At that moment, Pope John Paul II made a dramatic return to his homeland and changed the course of history. On 12 June 1987, he celebrated a public Mass in front of a million faithful in Gdansk. His visit, which lasted until 24 June, marked the resurrection of Solidarity and Poland’s own perestroika. When the Pope received Walesa, Walesa put on his best clothes, knelt before the Pope and kissed his hand. Nevertheless, the authorities were still in place and the police cracked down on all demonstrations in Gdańsk at the time.
Solidarity was still illegal and Wales was strictly controlled, but he could meet journalists and politicians. However, the union’s membership has fallen from what was once ten million to just one million. The enthusiasm of the past was gone, but discontent over worsening living conditions grew, and soon a series of strikes broke out, crippling the economy.
Mikhail Gorbachev visited Poland in July 1988 and made it clear to Jaruzelski that Moscow could no longer maintain the Eastern European empire, as it had neither the means nor the power. Soon afterwards, the Polish authorities announced that they were ready to talk to Solidarity and, once the agonising talks were over, Solidarity became a legal organisation. The agreement also allowed for partially free elections, the first in Eastern Europe for 50 years.
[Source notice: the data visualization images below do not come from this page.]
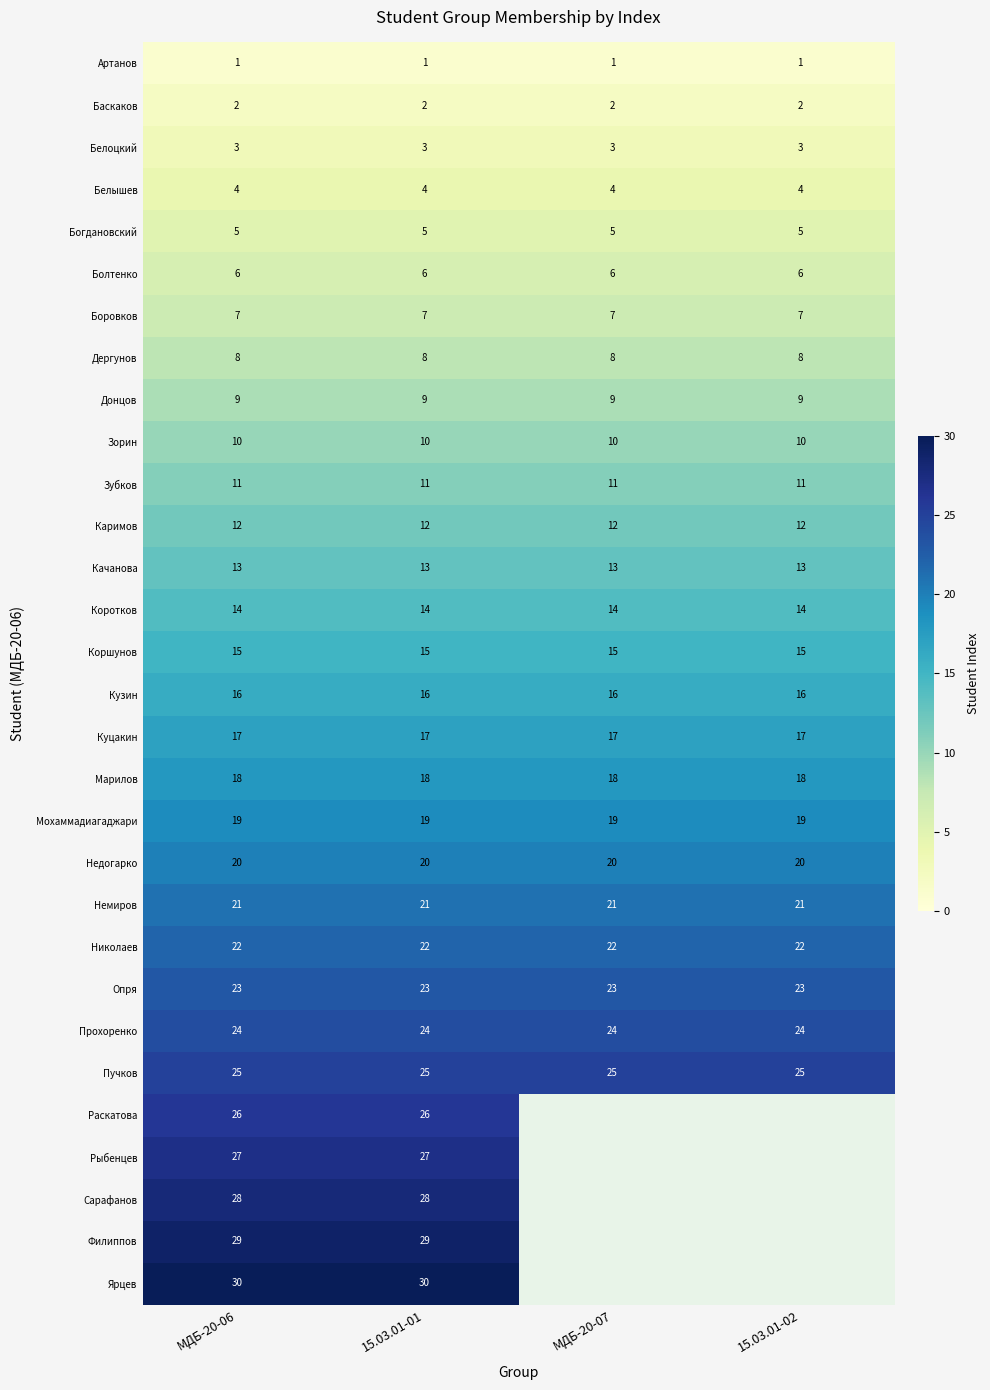

What is the sum of the Филиппов values at МДБ-20-06 and 15.03.01-01?

58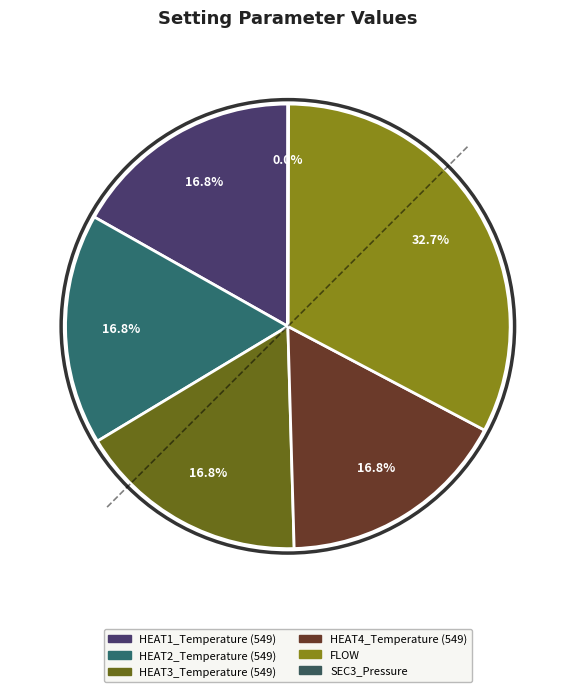

Which slice is the smallest?

SEC3_Pressure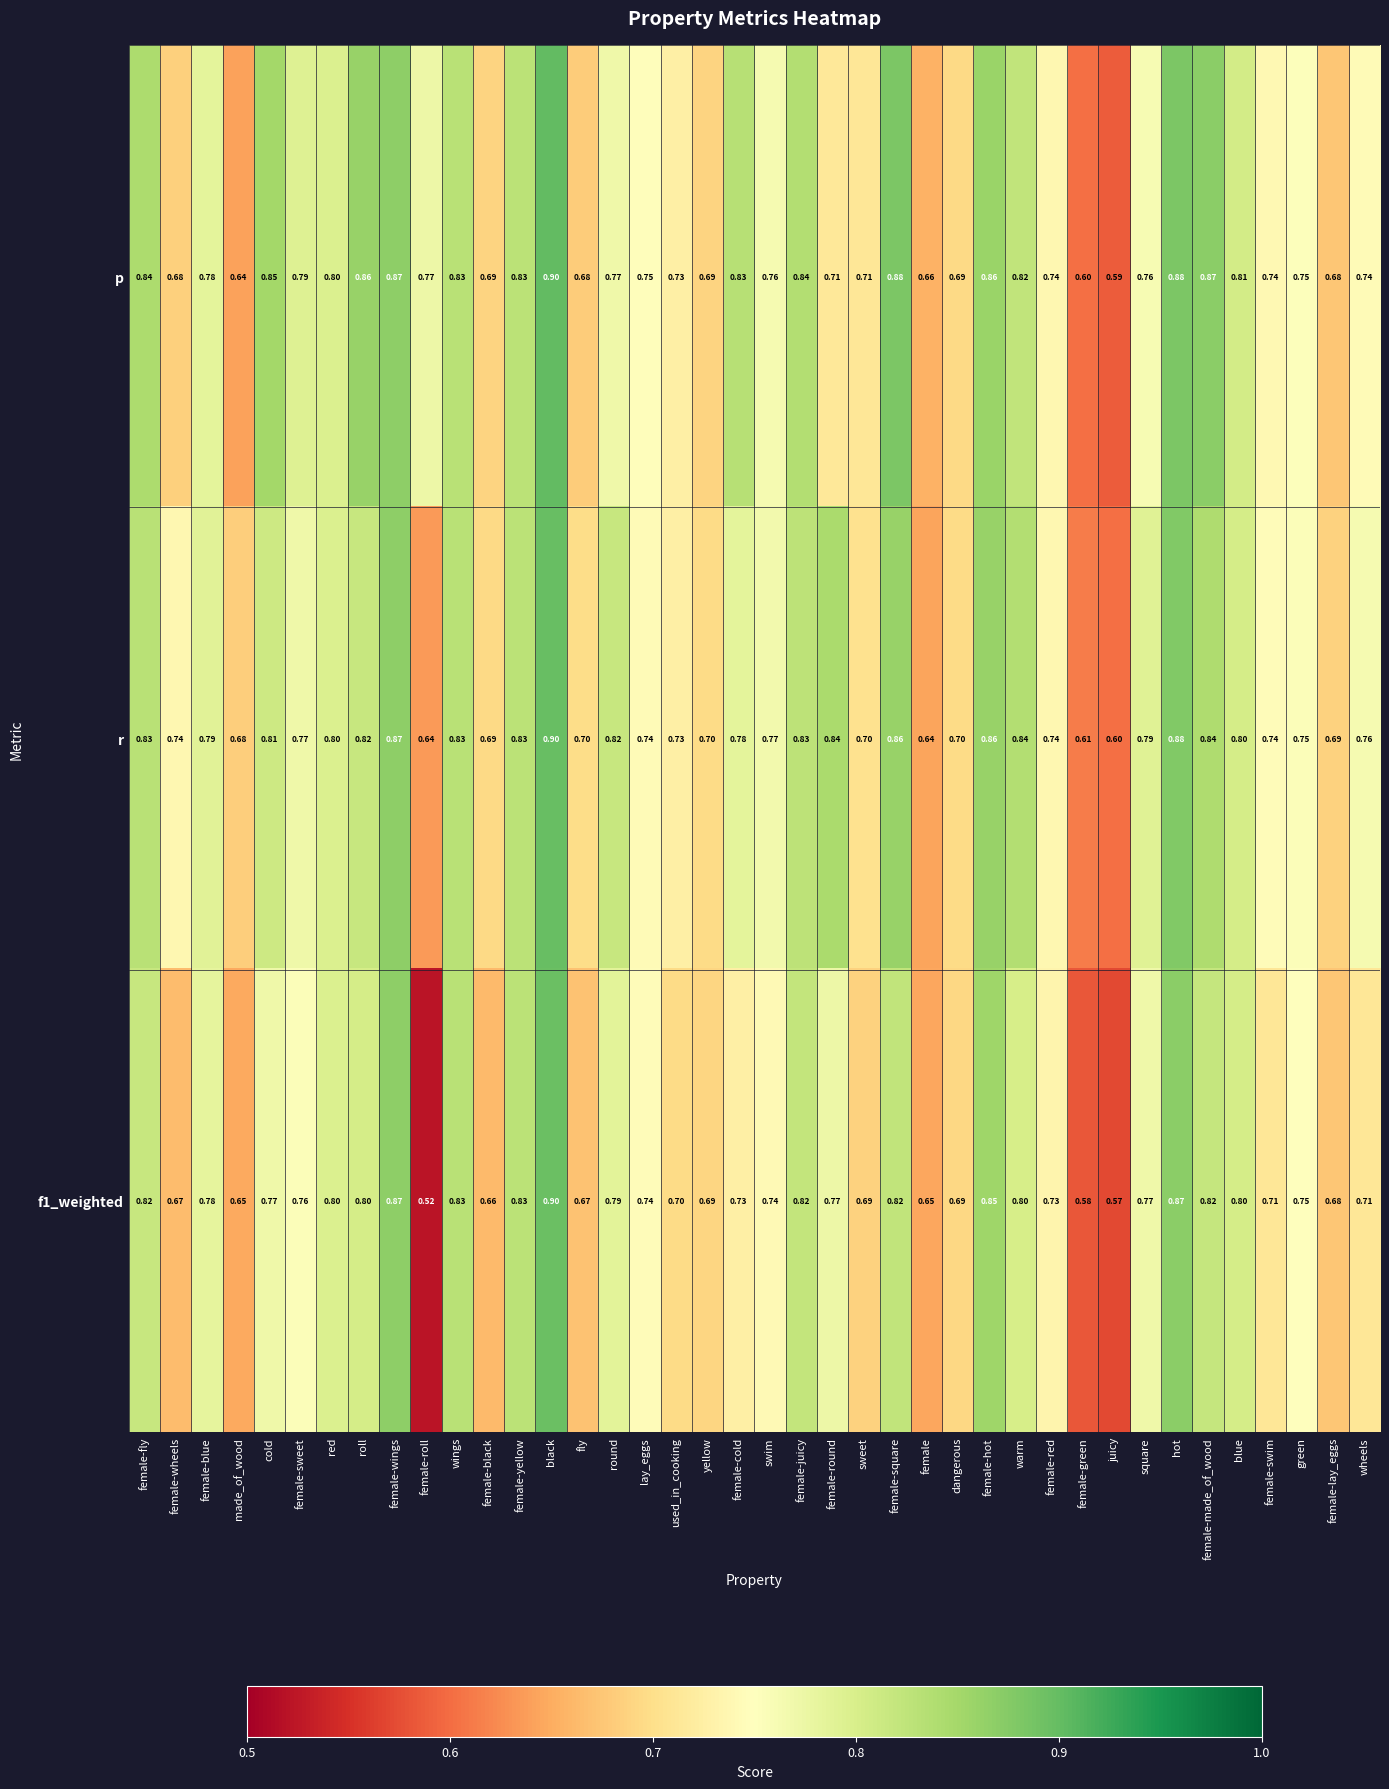

Where is p nearest to the value 0?

juicy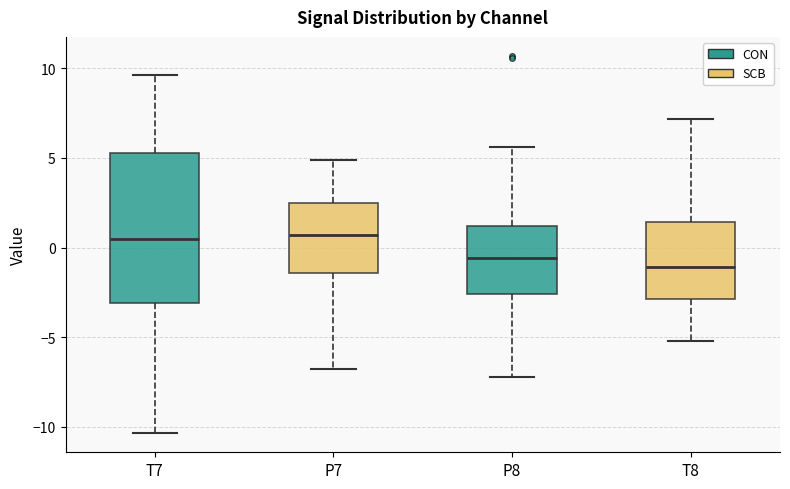

Reading left to right, transcribe this box plot: for each box, give where its median line is, the range the box spans, and where its two whiskers end, as read against the y-axis. The values are not printed on the chart, so give them approximately, as read against the axis.

T7: median 0.5, box -3.0 to 5.5, whiskers -10.5 to 9.5
P7: median 0.5, box -1.5 to 2.5, whiskers -7.0 to 5.0
P8: median -0.5, box -2.5 to 1.0, whiskers -7.0 to 5.5
T8: median -1.0, box -3.0 to 1.5, whiskers -5.0 to 7.0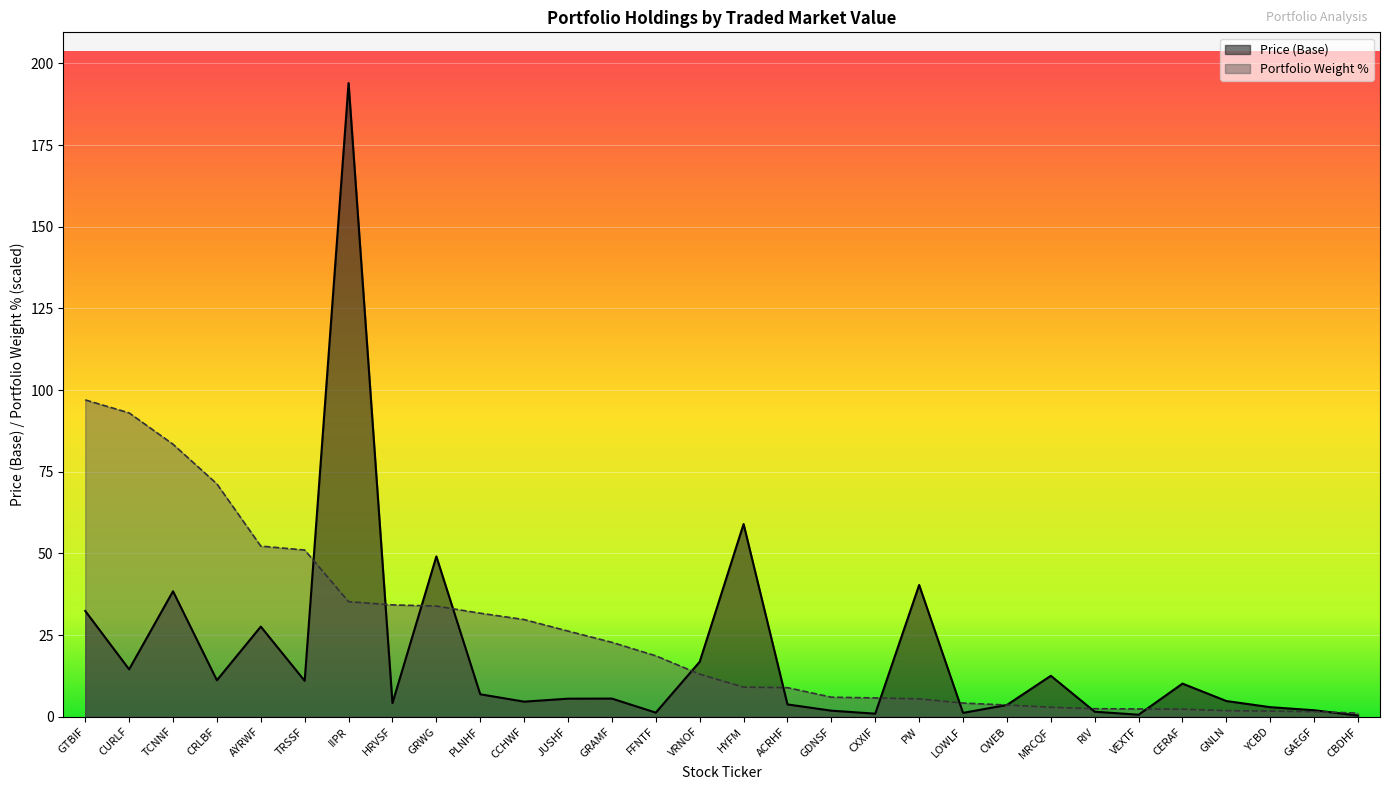

Which series has the widest spread of values?

Price (Base)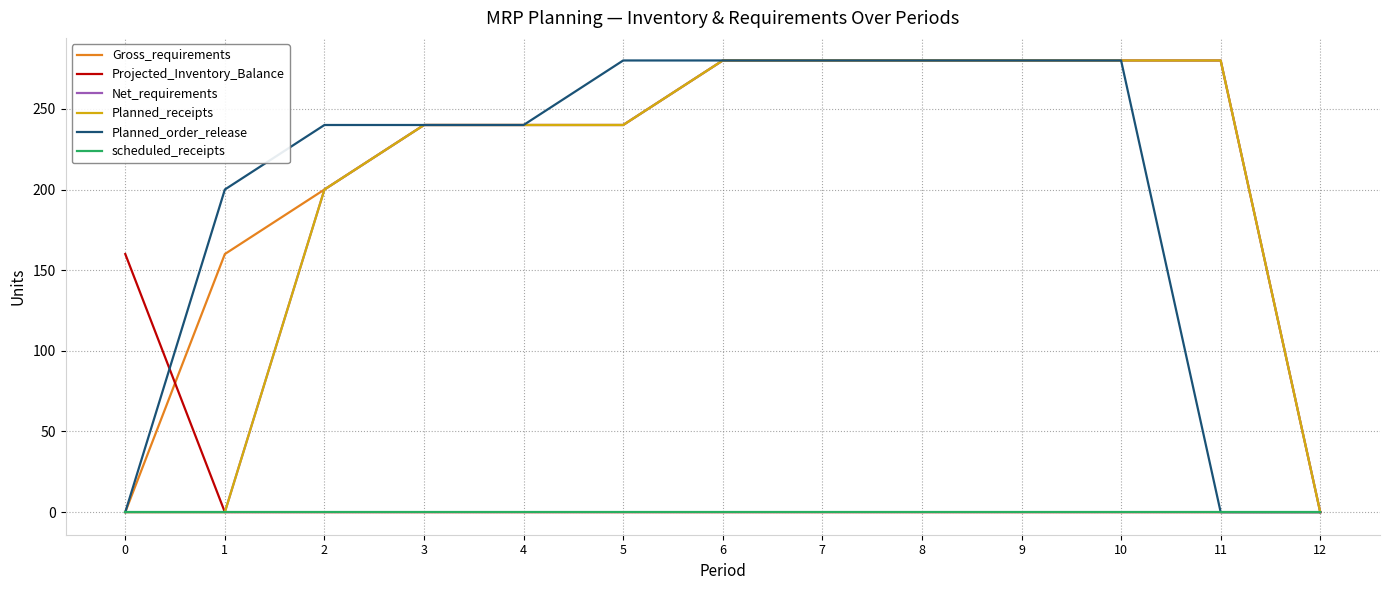

What is the sum of all Net_requirements values?

2600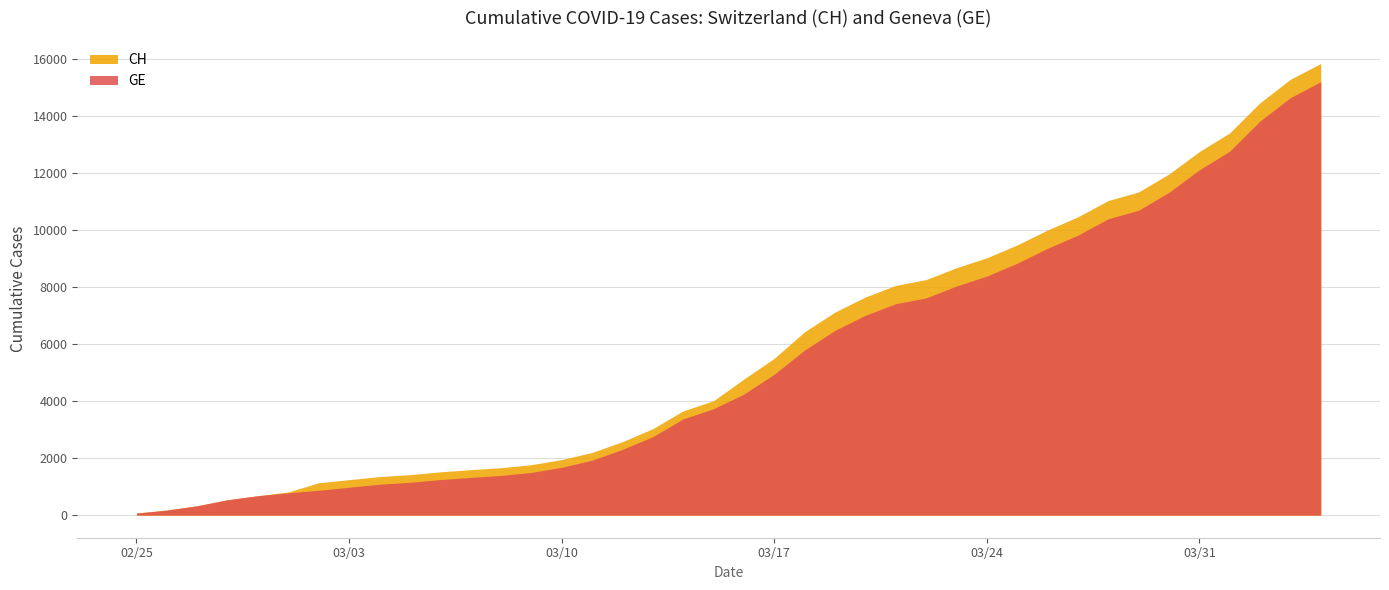

Reading left to right, what are all the values shown in this chart?

CH: 73	178	329	540	682	814	1137	1245	1353	1420	1519	1595	1664	1770	1949	2199	2577	3033	3658	4014	4775	5501	6434	7125	7654	8061	8265	8681	9030	9481	10005	10467	11041	11340	11971	12758	13413	14473	15294	15850
GE: 73	178	329	540	682	784	872	979	1085	1152	1248	1324	1393	1499	1678	1928	2306	2752	3377	3733	4248	4944	5792	6483	7012	7419	7623	8039	8388	8839	9363	9825	10399	10698	11329	12116	12771	13831	14652	15208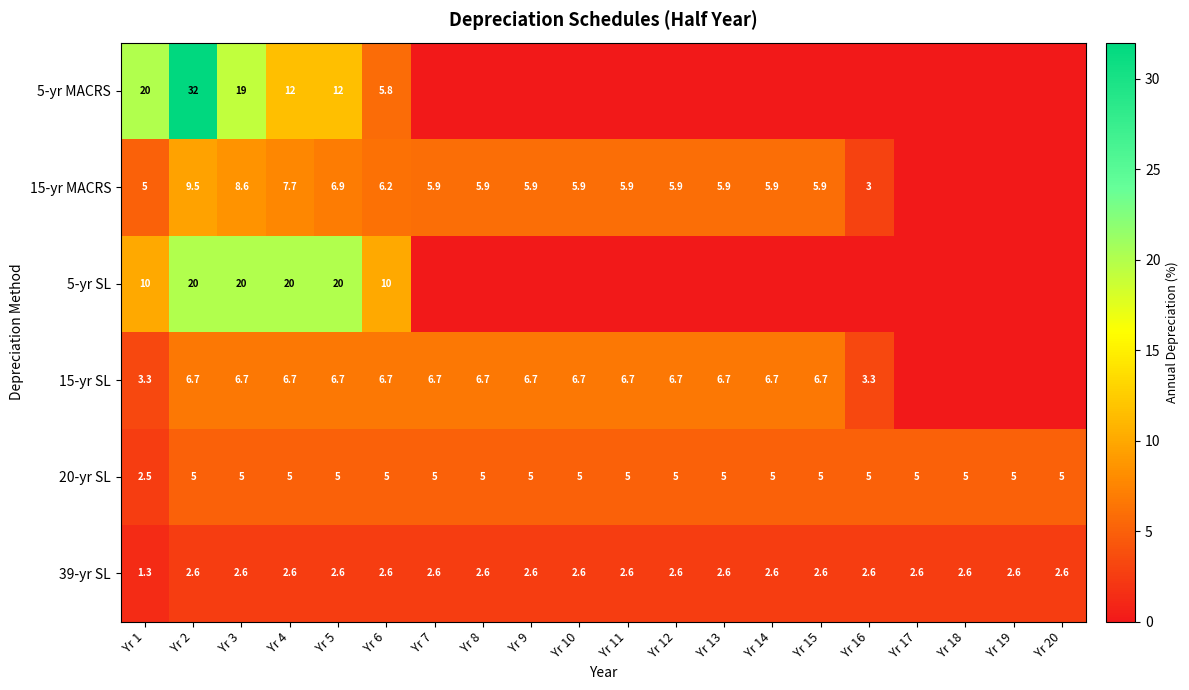

What is the average value of the 39-yr SL series?

2.5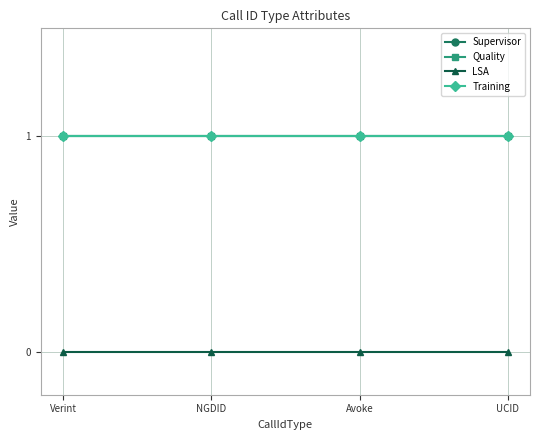

What is the total value across all series at NGDID?

3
On 4 June 1989, the actress Joanna Szczepkowska announced on TV: “Ladies and gentlemen, on 4 June, communism ended in Poland. “
Jaruzelski resigned as President of the country in 1991 after only one year of his six-year term and lived the rest of his life in isolation, defending himself against accusations and trying to justify his actions. He also wrote several books and gave several interviews. He died in May 2014, aged 90.
Lech Walesa’s fate is different. In December 1990, he won the presidential election and became the first freely elected President of Poland. Despite all this, he is considered a controversial figure. He founded a party, but it performed badly in the 1993 elections. He communicated badly with the media and was often harsh. He also had to defend himself against accusations that he had been an informer for the SB in his youth. Only in his hometown of Gdansk is he still a hero, and Gdansk airport was named after him Lech Walesa Airport.